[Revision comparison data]
==============================

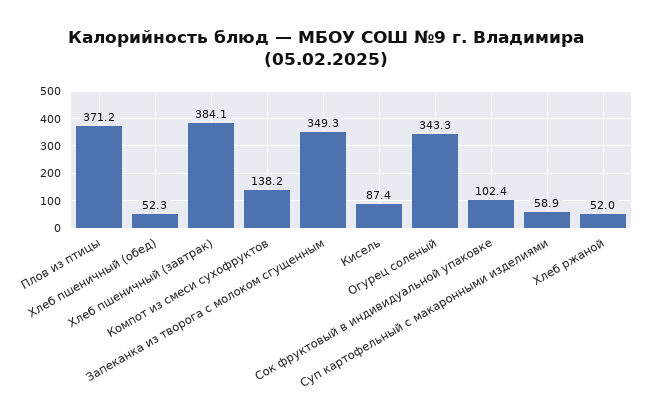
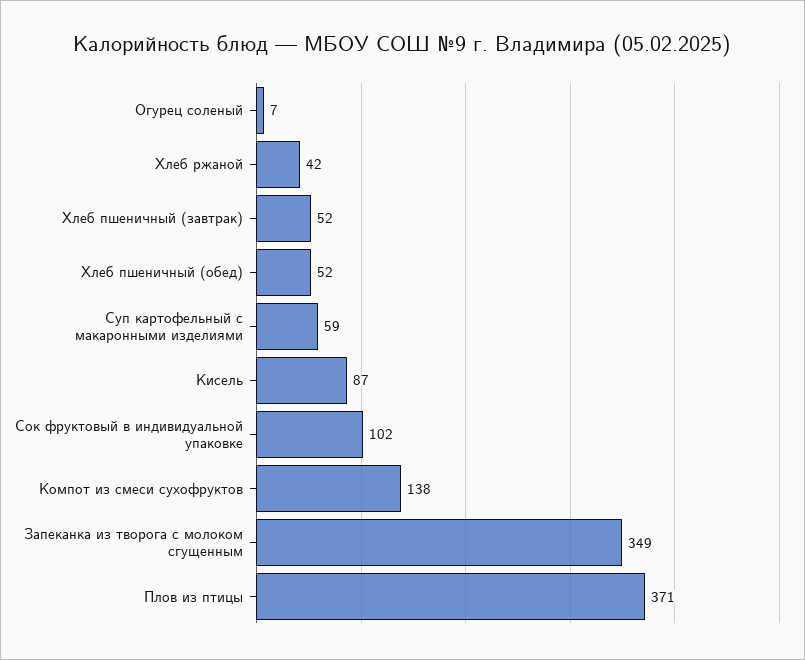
  {
    "Плов из птицы": 371.2,
    "Хлеб пшеничный (обед)": 52.3,
-   "Хлеб пшеничный (завтрак)": 384.1,
+   "Хлеб пшеничный (завтрак)": 52,
    "Компот из смеси сухофруктов": 138.2,
    "Запеканка из творога с молоком сгущенным": 349.3,
    "Кисель": 87.4,
-   "Огурец соленый": 343.3,
+   "Огурец соленый": 7,
    "Сок фруктовый в индивидуальной упаковке": 102.4,
    "Суп картофельный с макаронными изделиями": 58.9,
-   "Хлеб ржаной": 52
+   "Хлеб ржаной": 42
  }

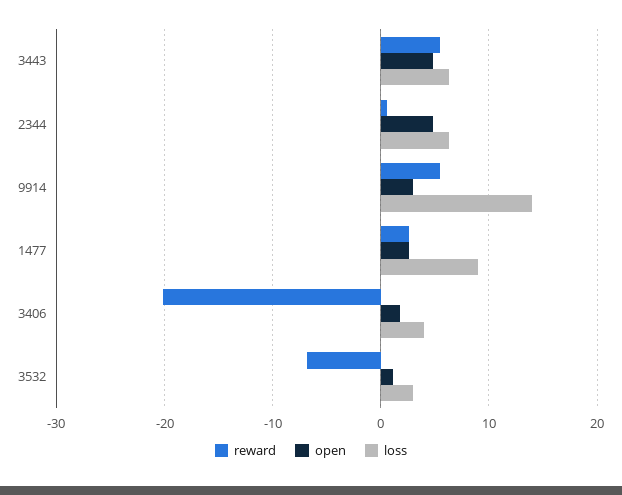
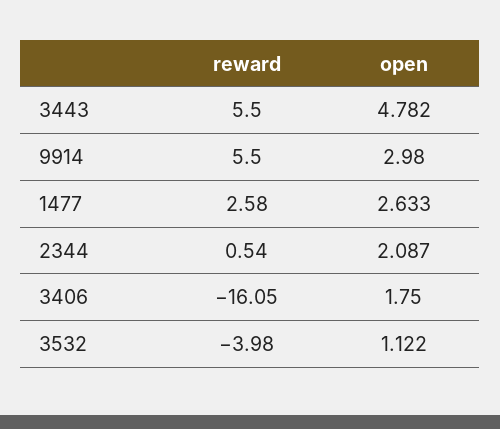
  {
    "reward": {
      "3443": 5.5,
      "2344": 0.54,
      "9914": 5.5,
      "1477": 2.58,
-     "3406": -20,
+     "3406": -16.05,
-     "3532": -7
+     "3532": -3.98
    },
    "open": {
      "3443": 4.782,
-     "2344": 5,
+     "2344": 2.087,
      "9914": 2.98,
      "1477": 2.633,
      "3406": 1.75,
      "3532": 1.122
-   },
+   }
-   "loss": {
-     "3443": 6,
-     "2344": 6,
-     "9914": 14,
-     "1477": 9,
-     "3406": 4,
-     "3532": 3
-   }
  }

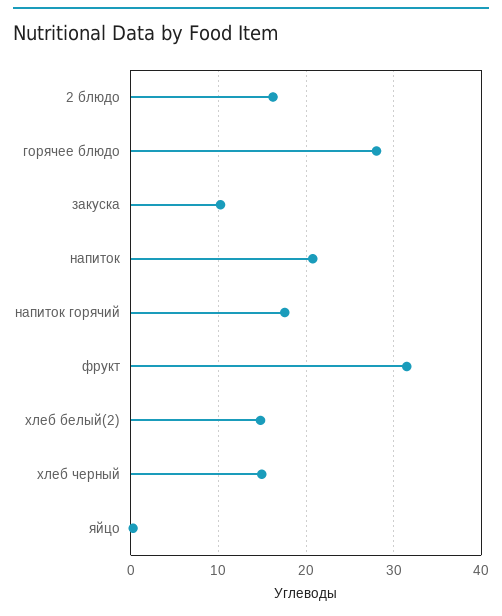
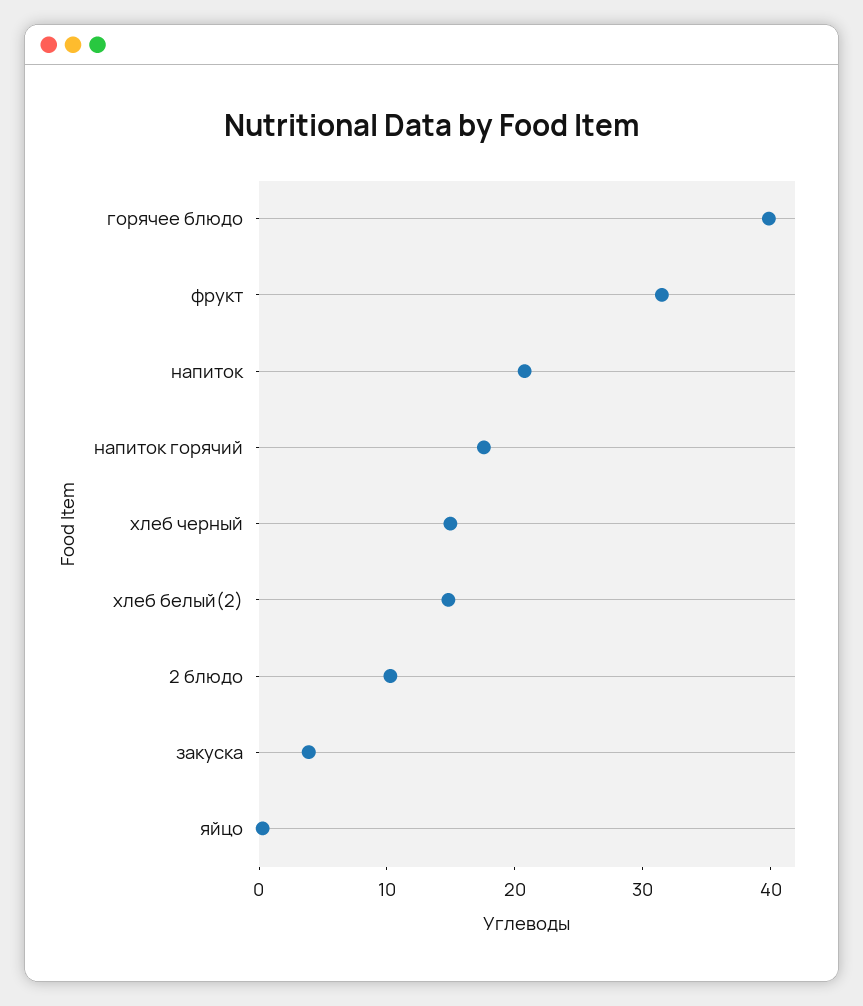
  {
-   "2 блюдо": 16,
+   "2 блюдо": 10,
-   "горячее блюдо": 28,
+   "горячее блюдо": 40,
-   "закуска": 10,
+   "закуска": 4,
    "напиток": 21,
    "напиток горячий": 18,
    "фрукт": 32,
    "хлеб белый(2)": 15,
    "хлеб черный": 15,
    "яйцо": 0
  }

==============================

● **Exercise prompt**
Once the pictures are set aside, reproduce the records in full and exactly.

● **Response below**
  {
    "Плов из птицы": 371.2,
    "Хлеб пшеничный (обед)": 52.3,
-   "Хлеб пшеничный (завтрак)": 384.1,
+   "Хлеб пшеничный (завтрак)": 52,
    "Компот из смеси сухофруктов": 138.2,
    "Запеканка из творога с молоком сгущенным": 349.3,
    "Кисель": 87.4,
-   "Огурец соленый": 343.3,
+   "Огурец соленый": 7,
    "Сок фруктовый в индивидуальной упаковке": 102.4,
    "Суп картофельный с макаронными изделиями": 58.9,
-   "Хлеб ржаной": 52
+   "Хлеб ржаной": 42
  }

  {
    "reward": {
      "3443": 5.5,
      "2344": 0.54,
      "9914": 5.5,
      "1477": 2.58,
-     "3406": -20,
+     "3406": -16.05,
-     "3532": -7
+     "3532": -3.98
    },
    "open": {
      "3443": 4.782,
-     "2344": 5,
+     "2344": 2.087,
      "9914": 2.98,
      "1477": 2.633,
      "3406": 1.75,
      "3532": 1.122
-   },
+   }
-   "loss": {
-     "3443": 6,
-     "2344": 6,
-     "9914": 14,
-     "1477": 9,
-     "3406": 4,
-     "3532": 3
-   }
  }

  {
-   "2 блюдо": 16,
+   "2 блюдо": 10,
-   "горячее блюдо": 28,
+   "горячее блюдо": 40,
-   "закуска": 10,
+   "закуска": 4,
    "напиток": 21,
    "напиток горячий": 18,
    "фрукт": 32,
    "хлеб белый(2)": 15,
    "хлеб черный": 15,
    "яйцо": 0
  }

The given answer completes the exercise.